Whenever it is provided in this Indenture that any Independent
Person's opinion or certificate shall be furnished to the
Trustee, such Person shall be appointed by the Company, and
such opinion or certificate shall state that the signer has
read this definition and that the signer is Independent within
the meaning hereof.
"Independent Financial Advisor" means a firm
(a) which does not, and whose directors, officers and employees
or Affiliates do not, have a direct or indirect financial
interest in the Company and (b) which, in the judgment of the
Board of Directors of the Company, is otherwise independent and
qualified to perform the task for which it is to be engaged.
"Infinity Note" means the $3,000,000 aggregate
principal amount of Indebtedness issued by the Company to
Infinity Holding Corp. of Orlando on the Issue Date.
"Interest Payment Date" means the stated maturity of
an installment of interest on the Securities.
"Interest Rate Agreement" means, for any Person, any
interest rate swap agreement, interest rate cap agreement,
interest rate collar agreement or other similar agreement
designed to protect the party indicated therein against
fluctuations in interest rates.
"Investments" means, directly or indirectly, any
advance, account receivable (other than an account receivable
arising in the ordinary course of business), loan or capital
contribution to (by means of transfers of property to others,
payments for property or services for the account or use of
others or otherwise), the purchase of any stock, bonds, notes,
debentures, partnership or joint venture interests or other
securities of, the acquisition, by purchase or otherwise, of
all or substantially all of the business or assets or stock or
other evidence of beneficial ownership of, any Person or the
making of any investment in any Person. Investments shall
22
-14-
exclude extensions of trade credit on commercially reasonable
terms in accordance with normal trade practices.

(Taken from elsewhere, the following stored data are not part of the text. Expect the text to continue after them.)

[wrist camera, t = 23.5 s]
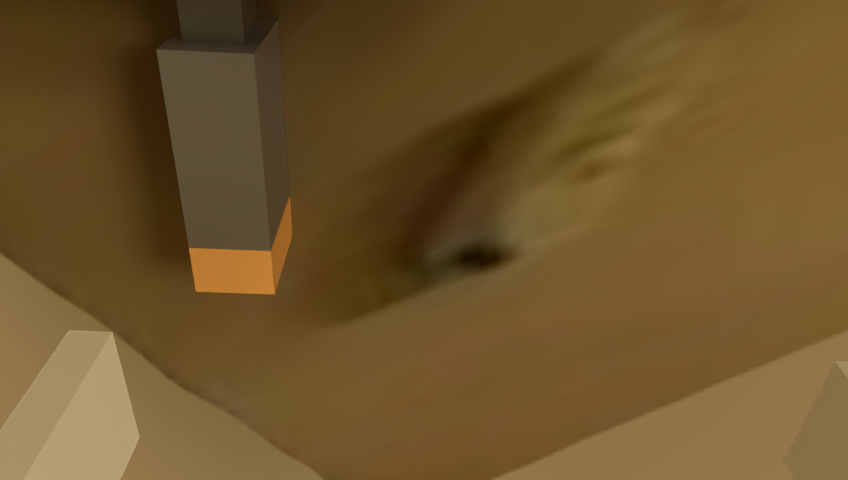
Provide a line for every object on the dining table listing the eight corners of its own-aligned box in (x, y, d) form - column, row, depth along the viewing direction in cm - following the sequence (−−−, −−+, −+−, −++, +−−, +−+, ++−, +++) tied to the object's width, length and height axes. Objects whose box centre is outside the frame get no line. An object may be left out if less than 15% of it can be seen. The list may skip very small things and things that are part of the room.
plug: (188, -45, 35) (144, -19, 29) (274, -40, 35) (247, -14, 29) (223, 232, 44) (195, 291, 38) (292, 235, 44) (274, 294, 38)
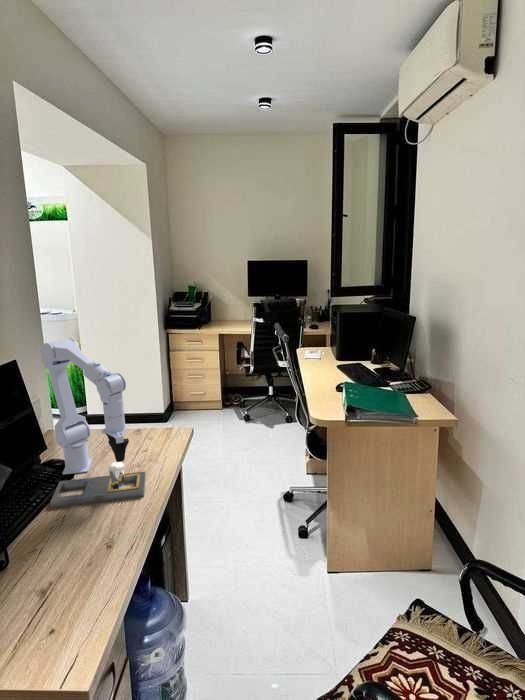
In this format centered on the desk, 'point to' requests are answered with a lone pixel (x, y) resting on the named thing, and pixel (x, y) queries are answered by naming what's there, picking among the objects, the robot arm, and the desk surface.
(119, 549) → the desk surface
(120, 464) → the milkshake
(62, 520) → the desk surface
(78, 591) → the desk surface
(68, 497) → the grey board with holes
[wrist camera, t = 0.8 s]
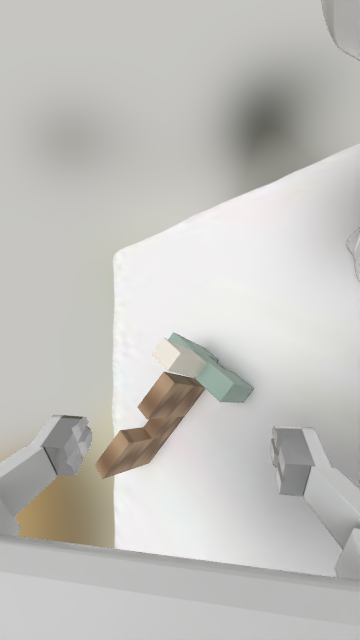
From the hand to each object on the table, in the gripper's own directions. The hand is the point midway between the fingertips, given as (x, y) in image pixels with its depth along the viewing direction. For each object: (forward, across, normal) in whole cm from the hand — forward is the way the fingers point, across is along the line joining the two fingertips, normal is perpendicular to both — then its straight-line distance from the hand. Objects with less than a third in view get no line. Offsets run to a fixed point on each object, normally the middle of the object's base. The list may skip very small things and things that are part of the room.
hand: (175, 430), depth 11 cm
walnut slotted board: (+25, +6, +29) cm, 39 cm away
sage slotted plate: (+29, -3, +20) cm, 36 cm away
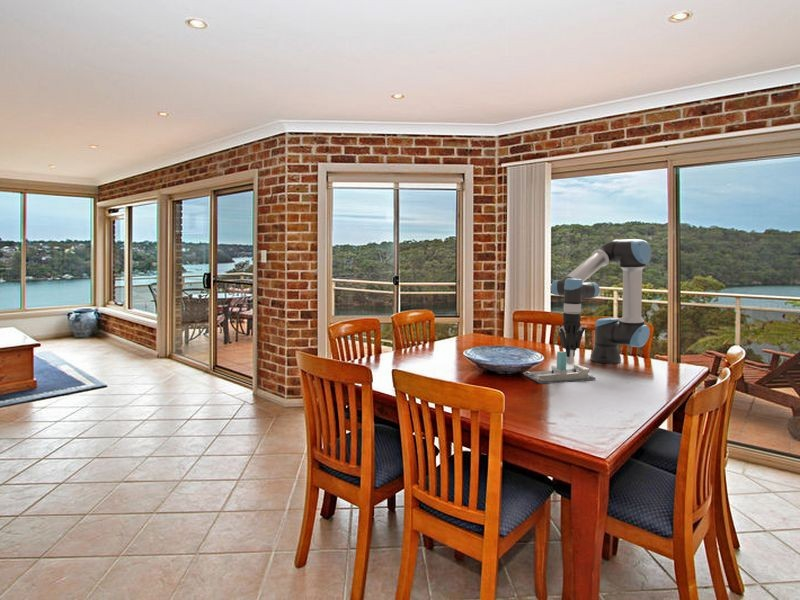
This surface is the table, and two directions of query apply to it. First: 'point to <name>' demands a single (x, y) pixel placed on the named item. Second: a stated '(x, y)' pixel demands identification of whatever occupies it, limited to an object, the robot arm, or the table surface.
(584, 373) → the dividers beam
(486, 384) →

"Issue Date" means the date of original issuance of
the Senior Preferred Stock.
"Legal Defeasance" has the meaning provided in
Section 8.01.
"Lien" means with respect to any property or assets
of any Person, any mortgage or deed of trust, pledge,
hypothecation, assignment, deposit arrangement, security
interest, lien, charge, easement, encumbrance, preference,
priority, or other security agreement or preferential
arrangement of any kind or nature whatsoever on or with respect
to such property or assets (including without limitation, any
Capitalized Lease Obligation, conditional sales, or other title
retention, agreement having substantially the same economic
effect as any of the foregoing).
"Net Income" means, with respect to any Person for
any period, the net income (loss) of such Person determined in
accordance with GAAP.
"Net Proceeds" means (a) in the case of any sale of
Capital Stock by the Company or any of its Restricted
Subsidiaries, the aggregate net proceeds received by the
Company or such Restricted Subsidiary, after payment of
expenses, commissions and the like incurred in connection
therewith, whether such proceeds are in cash or in property
(valued at the fair market value thereof, as determined in good
faith by the Board of Directors of the Company, at the time of
receipt) and (b) in the case of any exchange, exercise,
conversion or surrender of outstanding securities of any kind
for or into shares of Capital Stock of the Company or any of
its Restricted Subsidiaries which is not Disqualified Capital
Stock, the net book value of such outstanding securities on the
date of such exchange, exercise, conversion or surrender (plus
any additional amount required to be paid by the holder to the
Company or such Restricted Subsidiary upon such exchange,
exercise, conversion or surrender, less any and all payments
made to the holders, e.g., on account of fractional shares and
less all expenses incurred by the Company in connection
therewith). For the avoidance of doubt, the issuance of Senior
Preferred Stock as payment of dividends on Senior Preferred
Stock shall be deemed to result in no Net Proceeds received by
the Company from any such issuance.
23
-15-
"Non-Payment Event of Default" means any event (other
than a Payment Default) the occurrence of which entitles one or
more Persons to accelerate the maturity of any Designated
Senior Debt.
"Notes" means the $75,000,000 aggregate principal
amount of 11% Senior Notes issued by the Company on the Issue
Date.
"Obligations" means all obligations for principal,
premium, interest, penalties, fees, indemnifications,
reimbursements, damages and other liabilities payable under the
documentation governing, or otherwise relating to, any
Indebtedness.
"Officers' Certificate" means, with respect to any
Person, a certificate signed by the Chairman of the Board of
Directors, the President or any Vice President and the
Treasurer or any assistant Treasurer of such Person that shall
comply with applicable provisions of this Indenture.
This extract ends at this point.